Yavuz Narin spricht langsam, senkt seinen Kopf mehrfach, als schäme er sich für das, was in seiner Wahlheimat passiert. Die Worte des gebürtigen Türken lassen die Gäste in der Stuttgarter Landesgeschäftsstelle von Bündnis 90/Die Grünen staunen. Narin ist Teil des Prozesses gegen den Nationalsozialistischen Untergrund (NSU). Er vertritt die Familie von Theodoros Boulgarides, der 2005 von den mutmaßlichen Terroristen in München erschossen wurde. Der Jurist spricht vom Versagen der Behörden, von Beamten, die lieber Wahrsagern glaubten als stichhaltigen Untersuchungen. Er spricht auch von Vernetzungen zu Neonazis in der Region von Kocher und Jagst.

Es geht in Stuttgart um Konsequenzen aus dem NSU-Skandal. Dabei schielen die Teilnehmer erschreckend häufig nach Hall. Grund: Hier gab es den Ku-Klux-Klan. Mitglieder hatten Kontakt zum NSU und zur getöteten Polizistin Michèle Kiesewetter.

Narin: Neonazis aus der Region als Unterstützer für NSU

Yavuz Narin, der Akteneinsicht zu den mindestens zehn Morden hat, bei vielen Sitzungen des Untersuchungsausschusses in Berlin dabei war, ist überzeugt: Die Täter mussten Unterstützer gehabt haben. Dafür spricht die These der Heilbronner Polizei, dass bis zu sechs Täter auf der Theresienwiese waren.

Die Generalbundesanwaltschaft geht allerdings davon aus, dass nur Uwe Böhnhardt und Uwe Mundlos für die Tat in Heilbronn in Frage kommen - obwohl keines der Phantombilder zu ihnen passt.

Die Phantombilder, die von den Behörden unter Verschluss gehalten werden, ähneln aber Neonazis aus der Haller Region, hochrangige NPD-Funktionäre, die Kontakte zum NSU gehabt haben sollen. Die Bilder wurden kürzlich von "Kontext Wochenzeitung" veröffentlicht.

Narin bezeichnet die lokalen Funktionäre als "Scharniere" zwischen der organisierten Kriminalität und dem NSU. Er fordert einen eigenen Untersuchungsausschuss in Baden-Württemberg.
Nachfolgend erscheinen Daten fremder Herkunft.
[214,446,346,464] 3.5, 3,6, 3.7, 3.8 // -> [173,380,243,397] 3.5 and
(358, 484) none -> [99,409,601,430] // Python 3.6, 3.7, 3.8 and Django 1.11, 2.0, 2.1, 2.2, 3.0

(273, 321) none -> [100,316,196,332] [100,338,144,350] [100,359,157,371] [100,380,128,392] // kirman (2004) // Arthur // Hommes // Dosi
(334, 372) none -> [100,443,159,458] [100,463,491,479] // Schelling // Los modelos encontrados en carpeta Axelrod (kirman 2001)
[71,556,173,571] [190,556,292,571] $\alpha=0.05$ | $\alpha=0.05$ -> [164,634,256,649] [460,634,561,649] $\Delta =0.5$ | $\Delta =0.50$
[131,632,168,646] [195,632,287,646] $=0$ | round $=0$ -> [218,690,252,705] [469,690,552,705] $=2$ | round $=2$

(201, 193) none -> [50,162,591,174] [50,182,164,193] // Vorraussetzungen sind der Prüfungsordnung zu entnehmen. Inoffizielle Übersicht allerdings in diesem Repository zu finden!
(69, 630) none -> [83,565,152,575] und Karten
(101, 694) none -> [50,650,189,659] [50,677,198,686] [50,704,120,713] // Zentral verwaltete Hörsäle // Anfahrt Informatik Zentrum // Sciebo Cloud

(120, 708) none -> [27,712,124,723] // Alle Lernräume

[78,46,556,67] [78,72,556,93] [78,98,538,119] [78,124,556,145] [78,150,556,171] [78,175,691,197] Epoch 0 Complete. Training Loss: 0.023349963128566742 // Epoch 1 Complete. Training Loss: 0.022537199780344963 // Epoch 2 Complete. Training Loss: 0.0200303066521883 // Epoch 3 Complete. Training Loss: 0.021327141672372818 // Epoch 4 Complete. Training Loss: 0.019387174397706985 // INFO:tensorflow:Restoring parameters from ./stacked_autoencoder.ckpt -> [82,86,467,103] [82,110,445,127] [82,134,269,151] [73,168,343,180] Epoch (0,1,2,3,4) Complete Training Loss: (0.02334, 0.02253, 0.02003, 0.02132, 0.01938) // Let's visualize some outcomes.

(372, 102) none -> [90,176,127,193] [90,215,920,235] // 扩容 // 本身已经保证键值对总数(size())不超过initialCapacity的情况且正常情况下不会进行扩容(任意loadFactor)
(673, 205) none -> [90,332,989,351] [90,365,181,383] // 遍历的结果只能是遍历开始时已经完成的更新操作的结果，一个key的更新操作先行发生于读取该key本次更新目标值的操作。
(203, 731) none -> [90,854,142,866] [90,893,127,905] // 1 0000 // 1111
Diese Forderung wird durch einen mysteriösen Tod befeuert. Florian H. verbrannte am 16. September am Rande des Cannstatter Wasens. Für die Polizei war schnell klar: der 21-Jährige hat sich im Auto seines Vaters mit Benzin übergossen und sich "vermutlich selbst" angezündet.

Verbindungen in die Region um Stuttgart

Die Geschichte hat aber einen Beigeschmack: Der Eppinger war Neonazi, hatte Anfang 2012 das Landeskriminalamt (LKA) auf Kontakte des Terror-Trios in die Region hingewiesen. Im kürzlich erschienenen Abschlussbericht des Berliner Untersuchungsausschusses wird H. erwähnt, als Hinweisgeber zu einer Neoschutzstaffel in Öhringen, die "als zweite radikalste Gruppe neben dem NSU" gelte. Es habe ein Treffen zwischen den beiden Gruppen in Öhringen gegeben. Dass es Verbindungen vom NSU in die Region um Stuttgart gab, bestätigt Günter Loos, Sprecher des Innenministeriums.

Am Tag des angeblichen Suizids war Florian H. vom LKA geladen, wo er um 17 Uhr erneut zu NSU und Polizistenmord befragt werden sollte. Bereits am Morgen hielt er in Cannstatt, an einem Ort, wo Jahre zuvor auch Böhnhardt und Mundlos mit ihrem Camper waren. Laut Zeugenaussagen verließ Florian H. das Auto. Als er wieder einstieg, kam es erst zu einer Verpuffung, dann brannte das Auto aus. Die Polizei in Stuttgart erklärt, dass ein Fremdverschulden "nahezu ausgeschlossen" sei. "Die Hintergründe für den Suizid dürften im Bereich einer persönlichen Beziehung liegen."

Für Narin klingt das sehr merkwürdig. "Die Zusammenhänge sind nicht ausermittelt." Gerade Baden-Württemberg zeige aber wenig Interesse, die Serie aufzuklären. Die Region um Hall könnte eine wichtige Rolle spielen, um der Wahrheit näher zu kommen, so Narin.